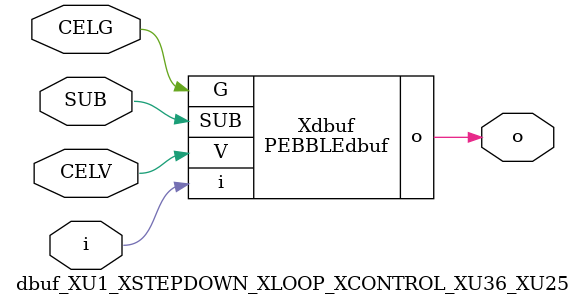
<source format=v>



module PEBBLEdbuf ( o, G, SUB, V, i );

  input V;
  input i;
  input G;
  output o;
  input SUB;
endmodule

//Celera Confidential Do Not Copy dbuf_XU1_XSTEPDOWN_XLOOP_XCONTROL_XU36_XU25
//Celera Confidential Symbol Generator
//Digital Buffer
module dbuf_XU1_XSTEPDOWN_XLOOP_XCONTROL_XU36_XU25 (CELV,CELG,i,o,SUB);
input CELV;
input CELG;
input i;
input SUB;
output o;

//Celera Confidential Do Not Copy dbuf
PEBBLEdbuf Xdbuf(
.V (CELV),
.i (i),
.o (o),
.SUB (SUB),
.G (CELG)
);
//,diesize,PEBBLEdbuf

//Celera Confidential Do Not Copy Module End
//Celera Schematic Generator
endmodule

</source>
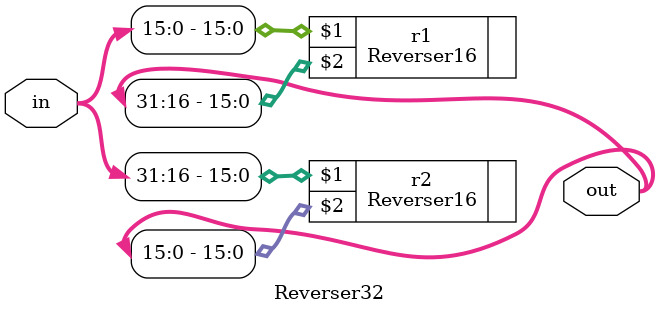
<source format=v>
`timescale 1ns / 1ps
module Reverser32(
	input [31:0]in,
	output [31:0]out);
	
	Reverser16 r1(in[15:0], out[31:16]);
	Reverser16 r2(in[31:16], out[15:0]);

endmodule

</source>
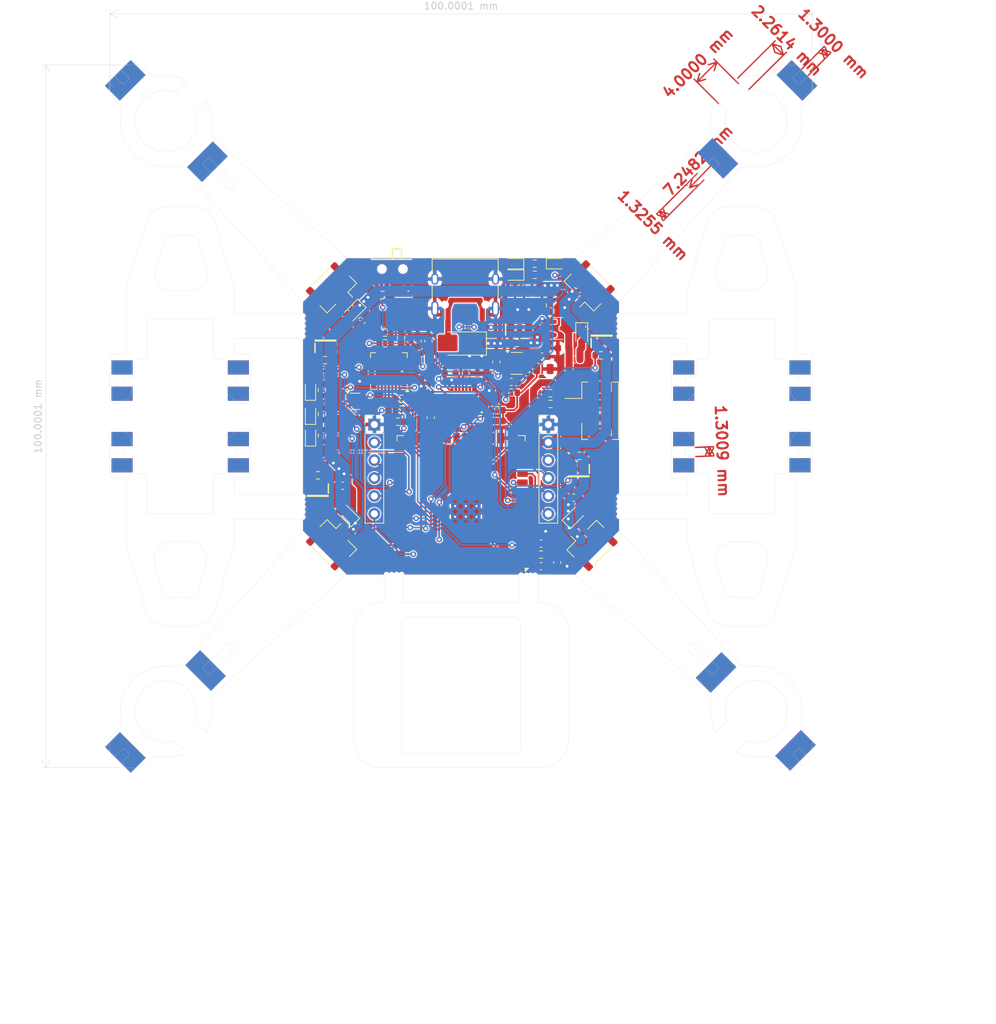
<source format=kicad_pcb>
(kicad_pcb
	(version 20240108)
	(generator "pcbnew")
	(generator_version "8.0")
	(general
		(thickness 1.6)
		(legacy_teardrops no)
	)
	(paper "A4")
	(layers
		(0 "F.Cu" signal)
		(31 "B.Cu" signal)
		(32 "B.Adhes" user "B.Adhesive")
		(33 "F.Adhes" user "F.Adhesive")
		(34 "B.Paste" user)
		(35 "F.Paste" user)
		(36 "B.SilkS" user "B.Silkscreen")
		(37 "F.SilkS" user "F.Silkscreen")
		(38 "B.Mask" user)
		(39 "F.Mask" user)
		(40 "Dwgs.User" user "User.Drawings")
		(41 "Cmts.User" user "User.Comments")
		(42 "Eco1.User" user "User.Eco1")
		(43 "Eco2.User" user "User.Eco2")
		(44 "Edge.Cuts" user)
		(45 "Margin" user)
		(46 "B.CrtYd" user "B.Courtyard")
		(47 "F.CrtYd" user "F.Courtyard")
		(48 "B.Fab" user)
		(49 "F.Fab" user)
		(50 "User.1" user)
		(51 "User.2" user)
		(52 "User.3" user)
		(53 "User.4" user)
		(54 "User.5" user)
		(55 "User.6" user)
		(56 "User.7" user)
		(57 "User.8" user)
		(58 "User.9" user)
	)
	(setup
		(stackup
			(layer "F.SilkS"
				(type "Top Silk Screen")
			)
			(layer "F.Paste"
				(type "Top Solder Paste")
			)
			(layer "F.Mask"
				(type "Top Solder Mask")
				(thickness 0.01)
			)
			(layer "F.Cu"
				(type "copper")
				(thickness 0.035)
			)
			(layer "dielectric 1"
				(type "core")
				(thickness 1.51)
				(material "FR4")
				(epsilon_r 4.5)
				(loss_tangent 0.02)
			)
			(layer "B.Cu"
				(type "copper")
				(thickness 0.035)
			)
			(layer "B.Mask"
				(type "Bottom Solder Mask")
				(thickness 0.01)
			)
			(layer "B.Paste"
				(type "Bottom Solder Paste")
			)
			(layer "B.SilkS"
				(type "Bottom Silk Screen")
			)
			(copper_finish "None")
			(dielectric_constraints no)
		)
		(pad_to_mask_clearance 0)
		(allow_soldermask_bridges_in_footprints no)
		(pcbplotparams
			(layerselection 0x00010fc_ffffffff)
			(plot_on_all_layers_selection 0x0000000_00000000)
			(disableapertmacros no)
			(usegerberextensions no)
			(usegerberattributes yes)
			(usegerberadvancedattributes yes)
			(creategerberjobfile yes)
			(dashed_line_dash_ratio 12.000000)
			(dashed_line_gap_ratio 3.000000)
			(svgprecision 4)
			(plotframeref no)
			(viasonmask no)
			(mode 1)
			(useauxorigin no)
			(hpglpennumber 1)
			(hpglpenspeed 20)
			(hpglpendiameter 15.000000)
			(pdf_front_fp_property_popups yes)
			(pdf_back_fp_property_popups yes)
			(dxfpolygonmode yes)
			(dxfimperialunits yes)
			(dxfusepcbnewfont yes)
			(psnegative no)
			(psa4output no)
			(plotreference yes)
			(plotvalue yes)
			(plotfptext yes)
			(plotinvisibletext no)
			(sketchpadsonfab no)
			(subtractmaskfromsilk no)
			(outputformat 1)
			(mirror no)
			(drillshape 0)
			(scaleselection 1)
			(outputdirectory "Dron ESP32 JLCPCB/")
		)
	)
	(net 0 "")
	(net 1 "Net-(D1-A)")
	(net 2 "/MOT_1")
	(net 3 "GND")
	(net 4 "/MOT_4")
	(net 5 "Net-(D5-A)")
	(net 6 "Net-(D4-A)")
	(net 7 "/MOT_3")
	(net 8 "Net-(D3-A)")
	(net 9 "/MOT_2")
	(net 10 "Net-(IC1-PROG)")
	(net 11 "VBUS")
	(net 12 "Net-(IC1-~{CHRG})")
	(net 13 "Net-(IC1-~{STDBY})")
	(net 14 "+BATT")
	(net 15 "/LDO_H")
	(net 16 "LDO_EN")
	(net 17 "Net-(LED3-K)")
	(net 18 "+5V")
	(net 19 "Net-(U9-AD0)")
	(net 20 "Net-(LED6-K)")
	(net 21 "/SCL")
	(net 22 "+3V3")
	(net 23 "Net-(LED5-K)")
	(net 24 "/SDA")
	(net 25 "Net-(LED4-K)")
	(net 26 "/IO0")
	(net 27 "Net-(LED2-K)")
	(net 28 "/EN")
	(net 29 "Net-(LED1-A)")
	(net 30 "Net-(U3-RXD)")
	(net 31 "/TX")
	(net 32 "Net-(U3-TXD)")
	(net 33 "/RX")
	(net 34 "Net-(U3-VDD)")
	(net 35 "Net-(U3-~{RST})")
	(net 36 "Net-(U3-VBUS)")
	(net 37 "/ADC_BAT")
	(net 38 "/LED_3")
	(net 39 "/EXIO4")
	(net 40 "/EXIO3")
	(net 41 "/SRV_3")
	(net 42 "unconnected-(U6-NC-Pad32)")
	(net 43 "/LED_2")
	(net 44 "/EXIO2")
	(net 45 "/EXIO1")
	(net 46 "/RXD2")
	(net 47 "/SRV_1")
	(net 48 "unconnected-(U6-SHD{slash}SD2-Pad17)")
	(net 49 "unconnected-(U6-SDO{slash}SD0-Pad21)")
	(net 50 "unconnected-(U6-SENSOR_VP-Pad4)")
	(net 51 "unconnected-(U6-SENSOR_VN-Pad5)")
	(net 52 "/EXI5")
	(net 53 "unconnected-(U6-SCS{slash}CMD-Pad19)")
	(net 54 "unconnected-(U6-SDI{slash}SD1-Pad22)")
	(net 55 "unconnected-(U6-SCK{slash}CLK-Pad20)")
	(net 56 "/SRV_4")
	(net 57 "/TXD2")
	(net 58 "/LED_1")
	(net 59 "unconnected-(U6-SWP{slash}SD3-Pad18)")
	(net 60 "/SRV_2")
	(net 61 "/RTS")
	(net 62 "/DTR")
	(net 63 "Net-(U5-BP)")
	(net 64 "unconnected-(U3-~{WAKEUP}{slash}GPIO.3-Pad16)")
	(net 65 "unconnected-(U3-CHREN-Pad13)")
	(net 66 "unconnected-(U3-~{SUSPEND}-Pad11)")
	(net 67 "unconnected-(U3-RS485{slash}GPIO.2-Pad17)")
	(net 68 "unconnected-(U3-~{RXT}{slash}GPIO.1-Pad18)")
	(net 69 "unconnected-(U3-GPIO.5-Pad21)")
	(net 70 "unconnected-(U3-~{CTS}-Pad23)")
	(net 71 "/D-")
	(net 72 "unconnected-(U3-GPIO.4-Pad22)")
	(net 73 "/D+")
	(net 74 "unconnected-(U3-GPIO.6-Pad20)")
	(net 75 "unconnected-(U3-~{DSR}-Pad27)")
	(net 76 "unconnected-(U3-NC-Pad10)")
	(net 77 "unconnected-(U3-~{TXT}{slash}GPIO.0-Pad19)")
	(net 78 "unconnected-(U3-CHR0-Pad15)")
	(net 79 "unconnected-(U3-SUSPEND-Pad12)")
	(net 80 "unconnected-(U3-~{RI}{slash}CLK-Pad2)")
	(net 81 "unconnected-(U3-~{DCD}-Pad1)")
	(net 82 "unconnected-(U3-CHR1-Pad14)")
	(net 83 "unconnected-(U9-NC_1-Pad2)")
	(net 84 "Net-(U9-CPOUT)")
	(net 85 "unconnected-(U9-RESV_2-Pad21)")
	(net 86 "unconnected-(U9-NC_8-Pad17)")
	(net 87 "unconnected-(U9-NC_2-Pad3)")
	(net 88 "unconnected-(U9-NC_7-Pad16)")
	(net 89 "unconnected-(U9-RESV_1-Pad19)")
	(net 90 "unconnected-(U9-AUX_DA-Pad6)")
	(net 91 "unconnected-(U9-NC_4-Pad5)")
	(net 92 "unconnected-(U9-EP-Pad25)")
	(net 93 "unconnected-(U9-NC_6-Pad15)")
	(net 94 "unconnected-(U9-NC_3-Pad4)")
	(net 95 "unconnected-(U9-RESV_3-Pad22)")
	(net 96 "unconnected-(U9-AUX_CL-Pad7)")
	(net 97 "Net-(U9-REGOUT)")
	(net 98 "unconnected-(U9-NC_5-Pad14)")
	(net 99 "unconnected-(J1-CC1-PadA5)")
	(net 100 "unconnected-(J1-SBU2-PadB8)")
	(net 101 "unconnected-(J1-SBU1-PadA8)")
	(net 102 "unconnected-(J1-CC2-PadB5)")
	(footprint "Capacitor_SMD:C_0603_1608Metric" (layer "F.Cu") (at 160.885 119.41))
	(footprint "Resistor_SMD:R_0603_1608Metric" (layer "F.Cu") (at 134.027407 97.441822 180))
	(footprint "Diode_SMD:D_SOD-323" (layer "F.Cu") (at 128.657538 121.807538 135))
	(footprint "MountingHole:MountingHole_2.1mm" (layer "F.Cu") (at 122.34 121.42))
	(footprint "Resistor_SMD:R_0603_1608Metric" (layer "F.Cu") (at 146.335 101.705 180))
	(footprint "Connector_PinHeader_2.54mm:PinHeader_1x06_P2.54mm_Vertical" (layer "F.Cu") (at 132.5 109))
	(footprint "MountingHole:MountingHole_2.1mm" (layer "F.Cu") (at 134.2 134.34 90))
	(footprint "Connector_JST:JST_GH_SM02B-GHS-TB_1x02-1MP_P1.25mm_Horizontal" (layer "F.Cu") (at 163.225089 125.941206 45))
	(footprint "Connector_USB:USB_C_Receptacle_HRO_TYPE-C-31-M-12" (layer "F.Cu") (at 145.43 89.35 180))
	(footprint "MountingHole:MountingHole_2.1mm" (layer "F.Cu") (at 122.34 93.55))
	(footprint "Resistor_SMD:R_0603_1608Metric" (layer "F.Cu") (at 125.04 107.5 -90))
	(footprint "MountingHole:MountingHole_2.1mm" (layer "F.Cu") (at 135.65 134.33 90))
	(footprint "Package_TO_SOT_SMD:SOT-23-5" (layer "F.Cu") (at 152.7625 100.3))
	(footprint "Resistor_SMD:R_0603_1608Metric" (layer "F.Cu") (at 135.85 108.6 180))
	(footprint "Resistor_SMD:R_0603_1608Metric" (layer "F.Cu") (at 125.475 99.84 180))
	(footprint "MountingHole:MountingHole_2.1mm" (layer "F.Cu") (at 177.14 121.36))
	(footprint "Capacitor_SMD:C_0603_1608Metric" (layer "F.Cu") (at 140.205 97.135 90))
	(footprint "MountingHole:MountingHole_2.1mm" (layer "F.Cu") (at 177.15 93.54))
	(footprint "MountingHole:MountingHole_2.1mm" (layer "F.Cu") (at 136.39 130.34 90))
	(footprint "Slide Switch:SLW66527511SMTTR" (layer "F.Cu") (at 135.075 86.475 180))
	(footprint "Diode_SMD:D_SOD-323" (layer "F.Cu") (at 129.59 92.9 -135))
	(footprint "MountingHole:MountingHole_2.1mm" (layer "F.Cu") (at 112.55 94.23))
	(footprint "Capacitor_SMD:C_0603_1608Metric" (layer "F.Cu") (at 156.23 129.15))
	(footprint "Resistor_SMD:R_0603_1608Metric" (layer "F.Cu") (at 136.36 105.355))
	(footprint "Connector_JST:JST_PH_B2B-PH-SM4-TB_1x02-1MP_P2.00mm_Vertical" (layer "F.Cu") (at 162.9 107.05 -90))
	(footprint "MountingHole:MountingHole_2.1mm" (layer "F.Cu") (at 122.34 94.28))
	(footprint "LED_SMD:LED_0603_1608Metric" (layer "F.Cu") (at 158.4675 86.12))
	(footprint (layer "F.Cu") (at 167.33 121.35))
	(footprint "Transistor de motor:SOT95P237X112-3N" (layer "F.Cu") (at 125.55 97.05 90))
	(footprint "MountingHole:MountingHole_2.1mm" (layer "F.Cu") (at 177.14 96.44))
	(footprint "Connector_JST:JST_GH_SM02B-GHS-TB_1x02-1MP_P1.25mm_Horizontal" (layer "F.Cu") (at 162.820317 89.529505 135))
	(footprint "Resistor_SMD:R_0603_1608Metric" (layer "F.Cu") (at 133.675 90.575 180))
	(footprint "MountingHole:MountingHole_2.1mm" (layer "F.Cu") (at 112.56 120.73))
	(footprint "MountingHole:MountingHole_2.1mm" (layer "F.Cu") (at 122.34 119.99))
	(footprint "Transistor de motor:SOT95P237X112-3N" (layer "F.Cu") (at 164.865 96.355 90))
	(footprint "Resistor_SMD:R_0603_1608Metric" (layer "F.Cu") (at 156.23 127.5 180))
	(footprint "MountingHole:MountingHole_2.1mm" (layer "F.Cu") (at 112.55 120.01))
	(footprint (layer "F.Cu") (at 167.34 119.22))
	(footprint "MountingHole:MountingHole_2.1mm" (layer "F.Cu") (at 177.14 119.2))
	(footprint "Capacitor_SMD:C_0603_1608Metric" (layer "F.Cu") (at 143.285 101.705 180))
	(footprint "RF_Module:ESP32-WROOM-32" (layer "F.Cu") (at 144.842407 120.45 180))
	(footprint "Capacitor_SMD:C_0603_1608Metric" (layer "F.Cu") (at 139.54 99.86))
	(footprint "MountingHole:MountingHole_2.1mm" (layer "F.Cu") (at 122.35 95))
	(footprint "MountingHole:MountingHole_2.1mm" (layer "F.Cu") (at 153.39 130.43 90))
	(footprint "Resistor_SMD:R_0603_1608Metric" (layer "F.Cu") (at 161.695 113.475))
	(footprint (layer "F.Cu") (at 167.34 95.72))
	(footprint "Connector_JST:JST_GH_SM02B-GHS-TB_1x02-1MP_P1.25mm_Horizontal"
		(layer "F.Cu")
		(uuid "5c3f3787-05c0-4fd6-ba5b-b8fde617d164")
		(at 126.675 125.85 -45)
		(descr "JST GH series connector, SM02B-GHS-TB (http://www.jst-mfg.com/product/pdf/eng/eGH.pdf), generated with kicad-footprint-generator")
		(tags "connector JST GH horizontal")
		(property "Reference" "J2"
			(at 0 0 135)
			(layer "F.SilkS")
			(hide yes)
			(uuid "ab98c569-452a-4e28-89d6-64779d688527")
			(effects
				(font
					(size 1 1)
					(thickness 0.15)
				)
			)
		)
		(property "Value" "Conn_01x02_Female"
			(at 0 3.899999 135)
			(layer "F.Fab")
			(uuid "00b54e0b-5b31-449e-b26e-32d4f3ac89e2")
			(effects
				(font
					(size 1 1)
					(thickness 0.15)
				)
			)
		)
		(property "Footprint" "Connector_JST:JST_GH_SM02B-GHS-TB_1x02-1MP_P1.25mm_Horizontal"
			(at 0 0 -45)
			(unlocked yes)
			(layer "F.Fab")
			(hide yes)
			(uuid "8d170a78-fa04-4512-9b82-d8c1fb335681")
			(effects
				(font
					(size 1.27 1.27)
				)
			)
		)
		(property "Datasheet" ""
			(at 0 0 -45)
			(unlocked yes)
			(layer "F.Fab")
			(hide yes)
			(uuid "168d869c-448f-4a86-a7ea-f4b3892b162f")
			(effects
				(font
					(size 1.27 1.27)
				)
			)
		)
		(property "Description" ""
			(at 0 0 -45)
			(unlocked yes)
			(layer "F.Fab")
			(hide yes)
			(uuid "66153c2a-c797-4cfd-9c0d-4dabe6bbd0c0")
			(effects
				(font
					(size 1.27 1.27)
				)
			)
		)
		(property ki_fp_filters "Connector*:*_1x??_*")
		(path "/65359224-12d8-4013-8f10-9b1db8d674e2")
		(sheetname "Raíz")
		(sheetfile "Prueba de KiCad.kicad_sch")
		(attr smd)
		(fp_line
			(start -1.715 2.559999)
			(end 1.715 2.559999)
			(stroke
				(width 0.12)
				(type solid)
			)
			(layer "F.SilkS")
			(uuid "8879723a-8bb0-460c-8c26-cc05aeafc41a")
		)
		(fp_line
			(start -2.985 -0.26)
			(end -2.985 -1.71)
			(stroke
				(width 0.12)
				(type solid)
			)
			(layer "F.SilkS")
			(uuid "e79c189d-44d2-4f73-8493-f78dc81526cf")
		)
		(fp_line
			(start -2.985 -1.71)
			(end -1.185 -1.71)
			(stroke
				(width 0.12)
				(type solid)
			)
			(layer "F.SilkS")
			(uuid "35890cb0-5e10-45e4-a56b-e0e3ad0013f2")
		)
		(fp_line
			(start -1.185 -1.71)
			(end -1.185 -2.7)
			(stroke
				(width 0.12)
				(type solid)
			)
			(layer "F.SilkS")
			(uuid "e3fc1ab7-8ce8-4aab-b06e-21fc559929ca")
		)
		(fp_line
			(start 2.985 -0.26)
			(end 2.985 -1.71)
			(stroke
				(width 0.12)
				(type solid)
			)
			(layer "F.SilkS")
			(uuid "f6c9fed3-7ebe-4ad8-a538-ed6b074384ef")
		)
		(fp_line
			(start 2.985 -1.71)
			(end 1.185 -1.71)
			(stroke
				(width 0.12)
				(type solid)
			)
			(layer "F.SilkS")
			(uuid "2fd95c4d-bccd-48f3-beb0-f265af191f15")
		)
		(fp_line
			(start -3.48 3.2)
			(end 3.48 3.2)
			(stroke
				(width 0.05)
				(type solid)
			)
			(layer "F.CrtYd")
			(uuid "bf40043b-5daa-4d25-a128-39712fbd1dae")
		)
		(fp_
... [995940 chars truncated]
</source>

·····

> **What the task requires**:
For every line above that holds the word "motor", report the whole line.

> **Solution to this problem**:
	(footprint "Transistor de motor:SOT95P237X112-3N" (layer "F.Cu") (at 125.55 97.05 90))
	(footprint "Transistor de motor:SOT95P237X112-3N" (layer "F.Cu") (at 164.865 96.355 90))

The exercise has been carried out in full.